Le magistrat soupçonne l’entreprise française, vedette du CAC 40, d’avoir obtenu du pétrole en versant des pots-de-vin au régime de Saddam Hussein. Le groupe aurait ainsi contourné le programme "pétrole contre nourriture" de l’ONU.

Pendant plus d’un mois, le groupe a gardé secrète la procédure dont il est l’objet. Mais, mardi, le quotidien économique "Les Echos" a révélé l’affaire en s’appuyant sur "une information mentionnée discrètement dans le rapport annuel de Total rendu public la semaine dernière".

Une précédente procédure s’était soldée par un non-lieu

L’avocat de Total, Jean Veil, et un porte-parole du groupe ont confirmé, mardi, la mise en examen. "Cette décision relance la procédure judiciaire, a en outre admis l’avocat. Le juge a pris cette décision contre toute attente alors que son prédécesseur et le parquet avaient jugé le contraire, au moins implicitement", a-t-il poursuivi.

Une enquête lancée en 2007, toujours dans le cadre de l’affaire "Pétrole contre nourriture", avait abouti à la mise en examen de plusieurs personnalités – notamment l’ancien ministre de l’Intérieur Charles Pasqua et l’actuel PDG de Total, Christophe de Margerie. En septembre 2009, le procureur avait requis un non-lieu contre l’ensemble des personnes poursuivies. Il avait estimé que le dossier ne contenait aucun élément susceptible de prouver les délits.

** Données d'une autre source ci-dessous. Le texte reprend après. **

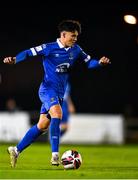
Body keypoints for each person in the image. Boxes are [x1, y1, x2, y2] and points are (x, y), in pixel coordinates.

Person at [3, 19, 111, 168]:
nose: (75, 39)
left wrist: (99, 63)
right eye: (73, 36)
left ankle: (16, 150)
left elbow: (89, 62)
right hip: (47, 89)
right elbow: (29, 52)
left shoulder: (76, 49)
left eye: (76, 36)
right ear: (63, 34)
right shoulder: (49, 48)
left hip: (59, 93)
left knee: (42, 126)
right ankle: (55, 155)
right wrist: (15, 59)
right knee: (57, 114)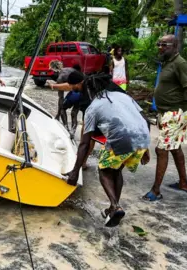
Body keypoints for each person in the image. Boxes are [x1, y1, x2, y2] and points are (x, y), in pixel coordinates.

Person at [64, 73, 151, 227]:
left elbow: (85, 143)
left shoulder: (93, 107)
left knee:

Depuis, le dossier semblait en sommeil. Le juge Serge Tournaire, successeur de Xavière Siméoni sur ce dossier, a fait valoir "une autre analyse des faits juridiques" pour relancer l’affaire, et mettre en examen le groupe pétrolier.

Réseau de corruption à l’échelle mondiale

Le programme "Pétrole contre nourriture" mis en place par l’ONU entre 1997 et 2003 devait permettre à l’Irak de vendre son pétrole et d’acheter, en échange, nourriture et médicaments pour la population étranglée par l’embargo international. Des sanctions avaient été prononcées par le Conseil de sécurité de l’ONU après l’invasion du Koweït par l’Irak en 1990.

Le régime de Saddam Hussein avait détourné des milliards de dollars en organisant un vaste réseau de corruption et d’influence à travers le monde.

Selon un rapport américain, près de 2 milliards de dollars ont ainsi été détournés. La commission Volker, mise en place par l’ONU pour enquêter sur ces accusations, a révélé en 2005 que 2 200 entreprises basées dans 66 pays différents, avaient versé et perçu des pots-de-vin au gouvernement irakien pour obtenir les marchés. Des procédures sont actuellement en cours dans plusieurs pays du monde.